Essa peculiar e novel modalidade de garantia, por engendrada em diploma legal particularmente voltado à regência das relações locatícias, acha-se, evidentemente, a elas adstrita. Não se estende para além dos contratos de locação e apenas neste contexto se admite” (Processo CG nº 110/2005).

Esse introito é necessário no caso em análise, pois, caso se concluísse que a caução da Lei de Locações gera mero direito pessoal entre os contratantes, toda discussão a respeito da obrigatoriedade de constar no título referência ao fato de se tratar de segunda caução seria despicienda.

Com efeito, só se cogita a impossibilidade do credor da segunda caução executar a garantia antes do vencimento da primeira caução, a exemplo do que ocorre com a hipoteca (artigo 1.477 do CC), caso se trate de direito real. Isso ocorre porque uma das características básicas dos direitos reais de garantia é a preferência, que, além de colocar o crédito hipotecário em posição privilegiada em relação aos quirografários, põe o crédito garantido pela primeira hipoteca em posição superior ao vinculado a uma segunda hipoteca.
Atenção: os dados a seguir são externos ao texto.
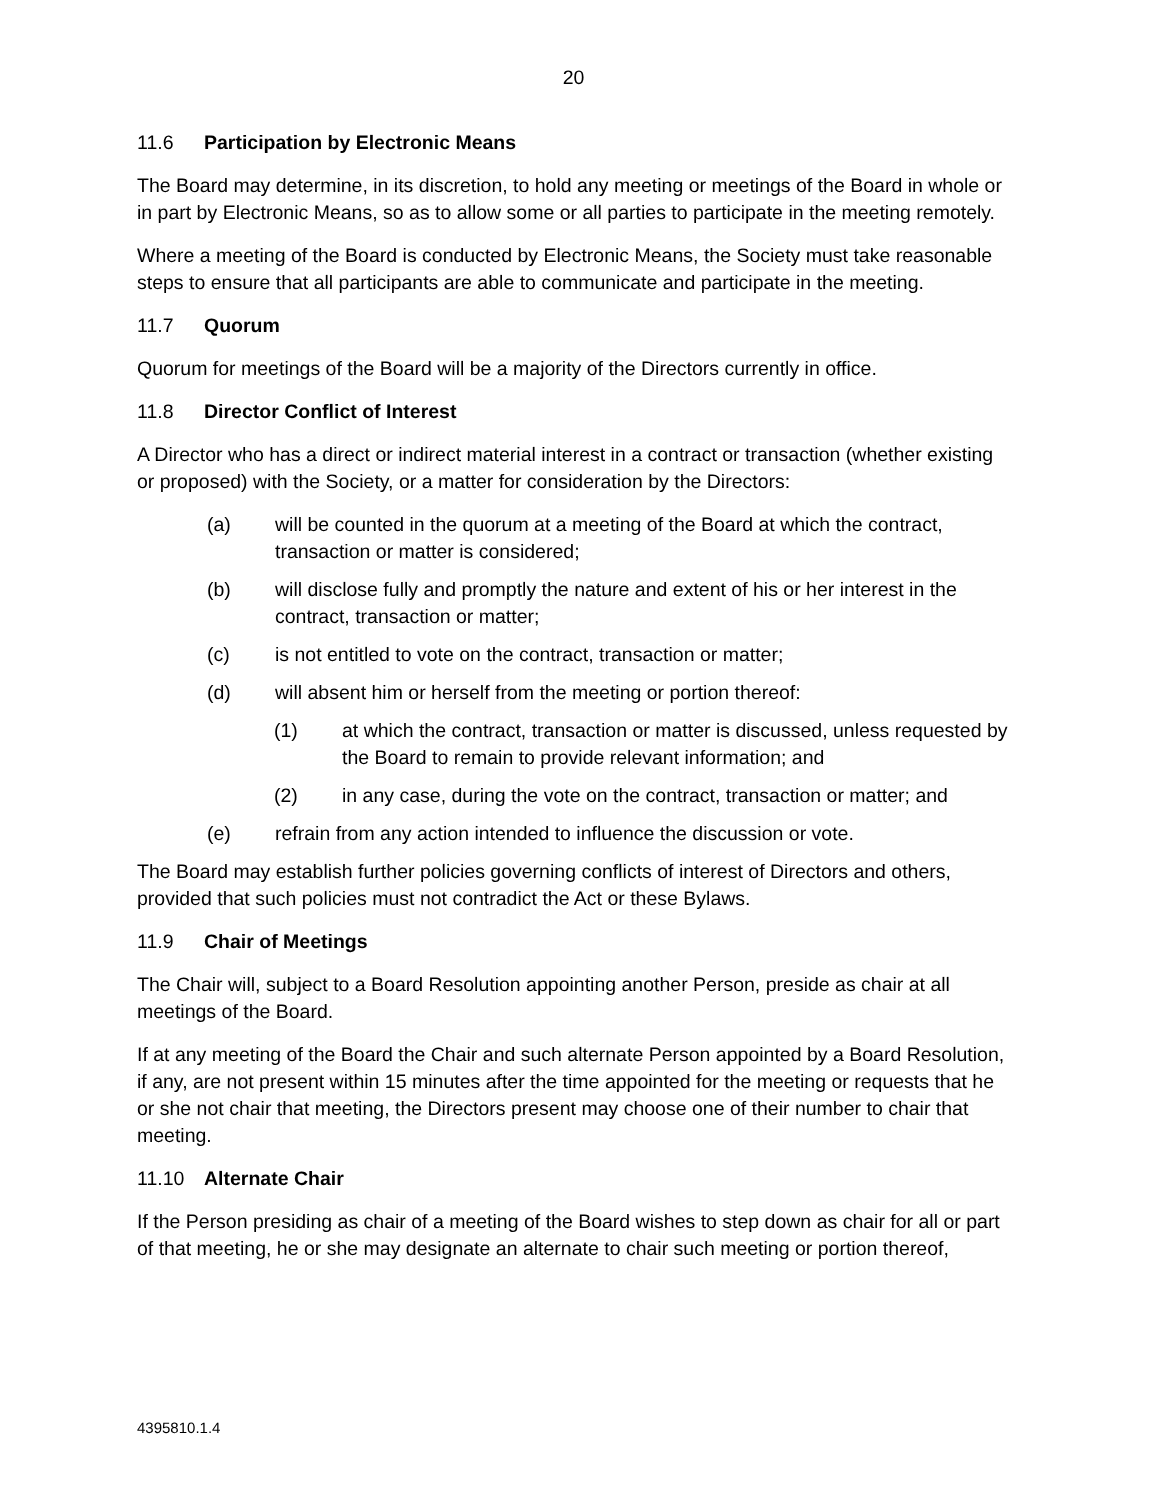20
11.6 Participation by Electronic Means
The Board may determine, in its discretion, to hold any meeting or meetings of the Board in whole or in part by Electronic Means, so as to allow some or all parties to participate in the meeting remotely.
Where a meeting of the Board is conducted by Electronic Means, the Society must take reasonable steps to ensure that all participants are able to communicate and participate in the meeting.
11.7 Quorum
Quorum for meetings of the Board will be a majority of the Directors currently in office.
11.8 Director Conflict of Interest
A Director who has a direct or indirect material interest in a contract or transaction (whether existing or proposed) with the Society, or a matter for consideration by the Directors:
(a) will be counted in the quorum at a meeting of the Board at which the contract, transaction or matter is considered;
(b) will disclose fully and promptly the nature and extent of his or her interest in the contract, transaction or matter;
(c) is not entitled to vote on the contract, transaction or matter;
(d) will absent him or herself from the meeting or portion thereof:
(1) at which the contract, transaction or matter is discussed, unless requested by the Board to remain to provide relevant information; and
(2) in any case, during the vote on the contract, transaction or matter; and
(e) refrain from any action intended to influence the discussion or vote.
The Board may establish further policies governing conflicts of interest of Directors and others, provided that such policies must not contradict the Act or these Bylaws.
11.9 Chair of Meetings
The Chair will, subject to a Board Resolution appointing another Person, preside as chair at all meetings of the Board.
If at any meeting of the Board the Chair and such alternate Person appointed by a Board Resolution, if any, are not present within 15 minutes after the time appointed for the meeting or requests that he or she not chair that meeting, the Directors present may choose one of their number to chair that meeting.
11.10 Alternate Chair
If the Person presiding as chair of a meeting of the Board wishes to step down as chair for all or part of that meeting, he or she may designate an alternate to chair such meeting or portion thereof,
4395810.1.4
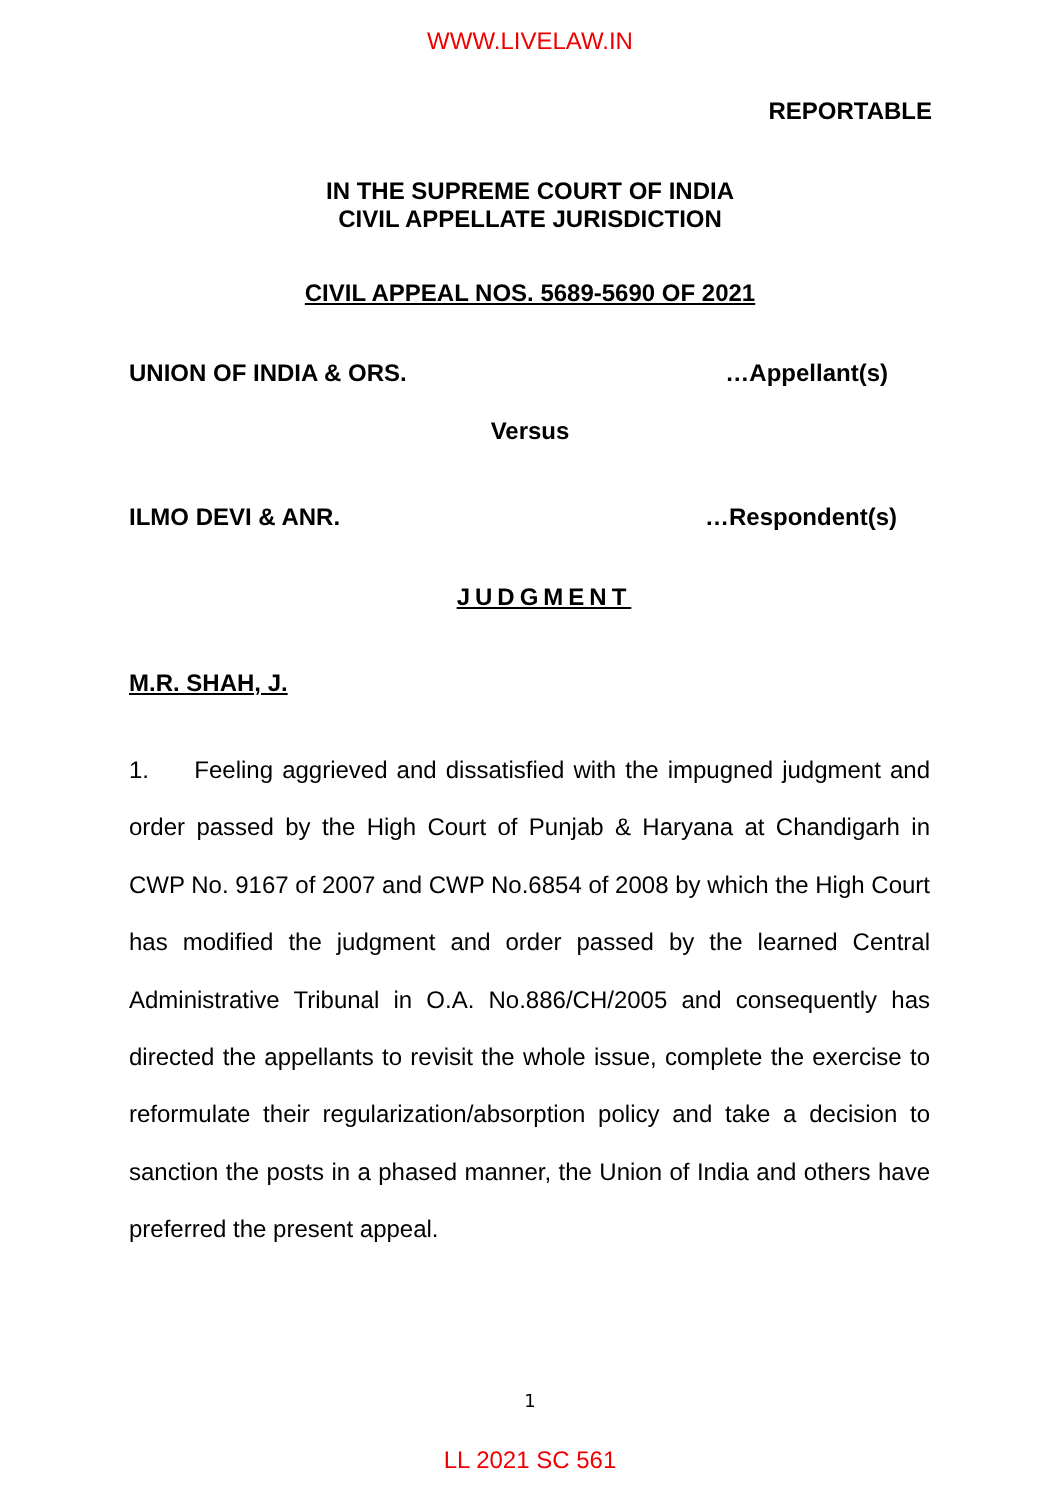WWW.LIVELAW.IN
REPORTABLE
IN THE SUPREME COURT OF INDIA
CIVIL APPELLATE JURISDICTION
CIVIL APPEAL NOS. 5689-5690 OF 2021
UNION OF INDIA & ORS. …Appellant(s)
Versus
ILMO DEVI & ANR. …Respondent(s)
JUDGMENT
M.R. SHAH, J.
1. Feeling aggrieved and dissatisfied with the impugned judgment and order passed by the High Court of Punjab & Haryana at Chandigarh in CWP No. 9167 of 2007 and CWP No.6854 of 2008 by which the High Court has modified the judgment and order passed by the learned Central Administrative Tribunal in O.A. No.886/CH/2005 and consequently has directed the appellants to revisit the whole issue, complete the exercise to reformulate their regularization/absorption policy and take a decision to sanction the posts in a phased manner, the Union of India and others have preferred the present appeal.
1
LL 2021 SC 561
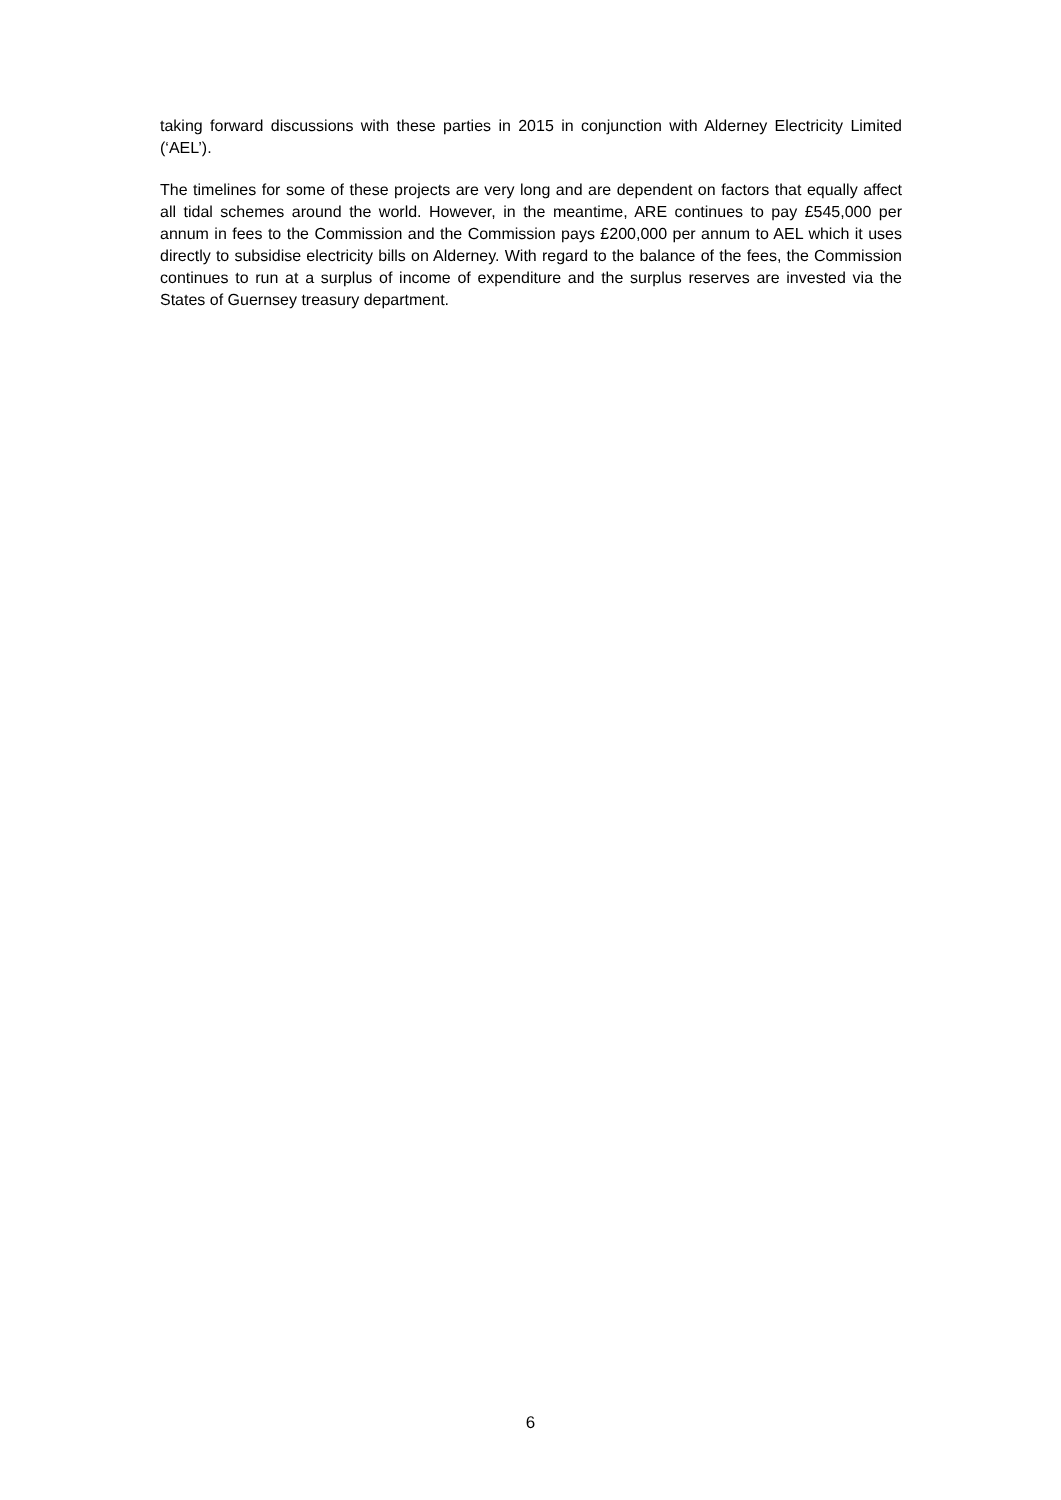taking forward discussions with these parties in 2015 in conjunction with Alderney Electricity Limited (‘AEL’).
The timelines for some of these projects are very long and are dependent on factors that equally affect all tidal schemes around the world. However, in the meantime, ARE continues to pay £545,000 per annum in fees to the Commission and the Commission pays £200,000 per annum to AEL which it uses directly to subsidise electricity bills on Alderney. With regard to the balance of the fees, the Commission continues to run at a surplus of income of expenditure and the surplus reserves are invested via the States of Guernsey treasury department.
6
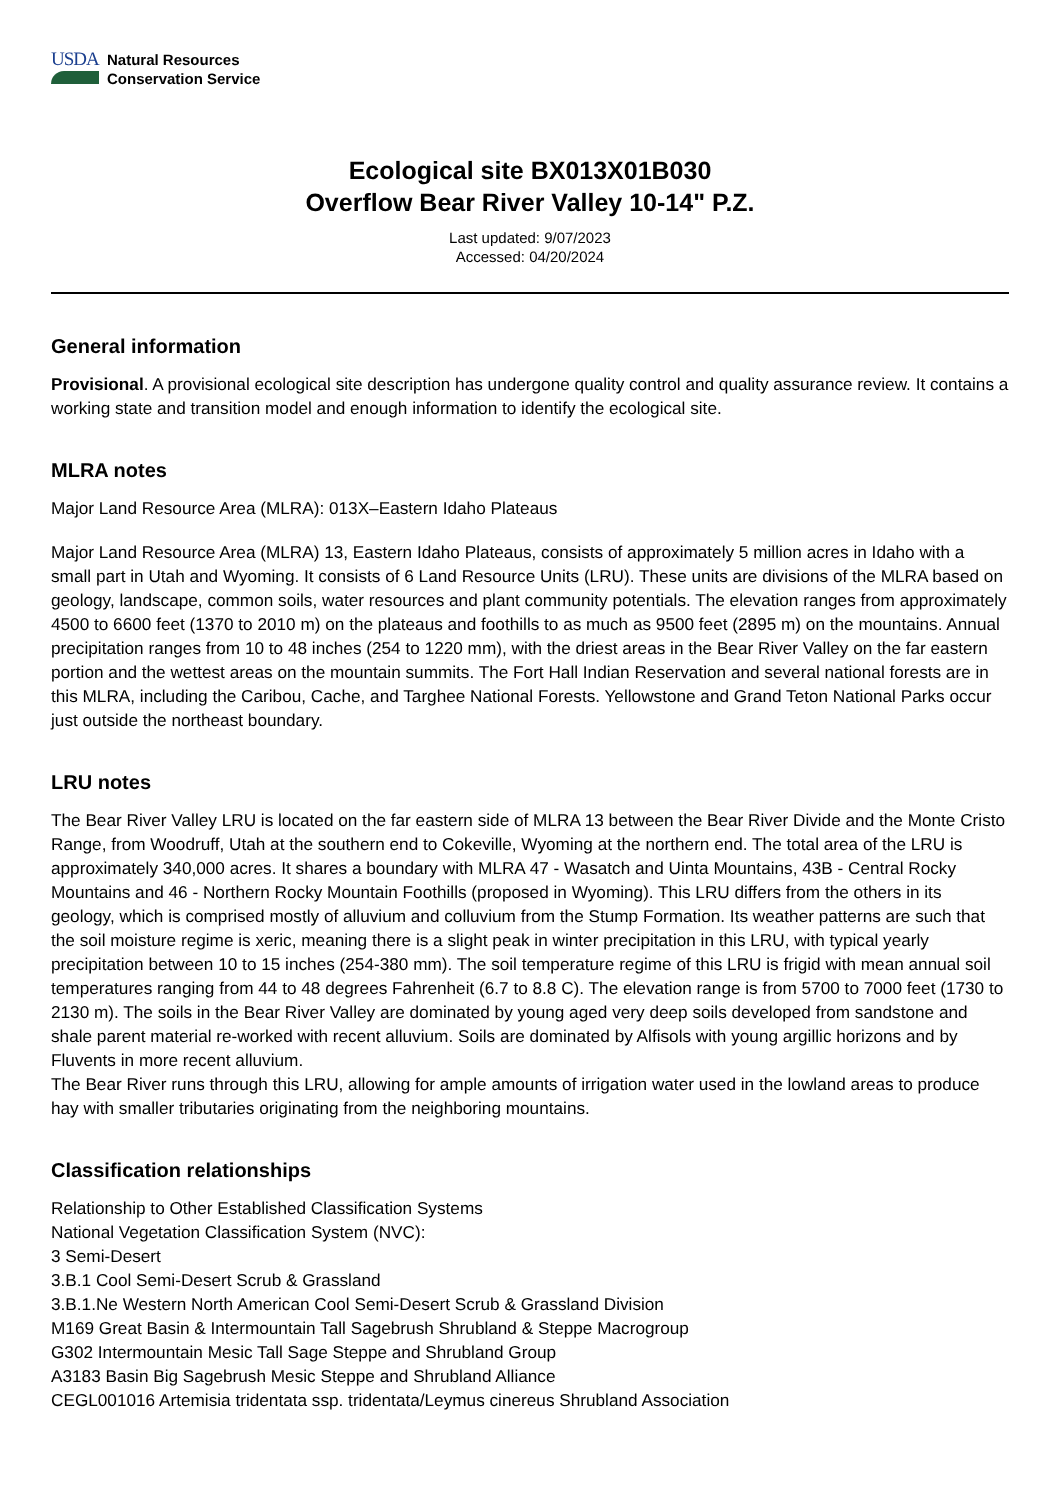USDA
Natural Resources
Conservation Service
Ecological site BX013X01B030
Overflow Bear River Valley 10-14" P.Z.
Last updated: 9/07/2023
Accessed: 04/20/2024
General information
Provisional. A provisional ecological site description has undergone quality control and quality assurance review. It contains a working state and transition model and enough information to identify the ecological site.
MLRA notes
Major Land Resource Area (MLRA): 013X–Eastern Idaho Plateaus
Major Land Resource Area (MLRA) 13, Eastern Idaho Plateaus, consists of approximately 5 million acres in Idaho with a small part in Utah and Wyoming. It consists of 6 Land Resource Units (LRU). These units are divisions of the MLRA based on geology, landscape, common soils, water resources and plant community potentials. The elevation ranges from approximately 4500 to 6600 feet (1370 to 2010 m) on the plateaus and foothills to as much as 9500 feet (2895 m) on the mountains. Annual precipitation ranges from 10 to 48 inches (254 to 1220 mm), with the driest areas in the Bear River Valley on the far eastern portion and the wettest areas on the mountain summits. The Fort Hall Indian Reservation and several national forests are in this MLRA, including the Caribou, Cache, and Targhee National Forests. Yellowstone and Grand Teton National Parks occur just outside the northeast boundary.
LRU notes
The Bear River Valley LRU is located on the far eastern side of MLRA 13 between the Bear River Divide and the Monte Cristo Range, from Woodruff, Utah at the southern end to Cokeville, Wyoming at the northern end. The total area of the LRU is approximately 340,000 acres. It shares a boundary with MLRA 47 - Wasatch and Uinta Mountains, 43B - Central Rocky Mountains and 46 - Northern Rocky Mountain Foothills (proposed in Wyoming). This LRU differs from the others in its geology, which is comprised mostly of alluvium and colluvium from the Stump Formation. Its weather patterns are such that the soil moisture regime is xeric, meaning there is a slight peak in winter precipitation in this LRU, with typical yearly precipitation between 10 to 15 inches (254-380 mm). The soil temperature regime of this LRU is frigid with mean annual soil temperatures ranging from 44 to 48 degrees Fahrenheit (6.7 to 8.8 C). The elevation range is from 5700 to 7000 feet (1730 to 2130 m). The soils in the Bear River Valley are dominated by young aged very deep soils developed from sandstone and shale parent material re-worked with recent alluvium. Soils are dominated by Alfisols with young argillic horizons and by Fluvents in more recent alluvium.
The Bear River runs through this LRU, allowing for ample amounts of irrigation water used in the lowland areas to produce hay with smaller tributaries originating from the neighboring mountains.
Classification relationships
Relationship to Other Established Classification Systems
National Vegetation Classification System (NVC):
3 Semi-Desert
3.B.1 Cool Semi-Desert Scrub & Grassland
3.B.1.Ne Western North American Cool Semi-Desert Scrub & Grassland Division
M169 Great Basin & Intermountain Tall Sagebrush Shrubland & Steppe Macrogroup
G302 Intermountain Mesic Tall Sage Steppe and Shrubland Group
A3183 Basin Big Sagebrush Mesic Steppe and Shrubland Alliance
CEGL001016 Artemisia tridentata ssp. tridentata/Leymus cinereus Shrubland Association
Caso a caução da Lei de Locações gerasse mero direito pessoal – o que aqui se refuta – as garantias de diferentes graus concorreriam em pé de igualdade, sem preferência entre elas.

No que se refere à negativa da averbação, o registrador teve por objetivo mostrar que o credor, no momento da inscrição, tinha conhecimento da limitação de sua garantia, cuja execução, por conta da anterior averbação de outra caução (Av. 11 da matrícula nº 7.735 – fls. 50), dependerá do vencimento dessa primeira garantia (artigo 1.477 do CC).

Em que pese o zelo do registrador, a desqualificação não se justifica.

Prescreve a cláusula 14ª do contrato de locação apresentado no Registro de Imóveis:

“Para garantir todas as obrigações decorrentes desse contrato, até a efetiva devolução das chaves do imóvel, osCAUCIONANTES qualificados no item número 7 do quadro resumo, por si, seus herdeiros ou sucessores, dão ao LOCADOR,EM CAUCÃO O(S) IMÓVEL(IS) descrito(s) e caracterizado(s) no item 7.1 do quadro resumo, cuja CAUCÃO OUE NÃO SE INTERROMPERÁ se, findo o prazo contratual, deixar o LOCATÁRIO ou quem suas vezes fizer, de restituir o imóvel locado eATÉ QUE SE TORNE EFETIVA ESSA RESTITUIÇÃO, COM O CUMPRIMENTO DE TODAS AS OBRIGAÇÕES CONTRATUAIS, PERMANECERÁ CAUCIONADO O(S) IMÓVEL(IS) DADO(S) EM GARANTIA” (fls. 19).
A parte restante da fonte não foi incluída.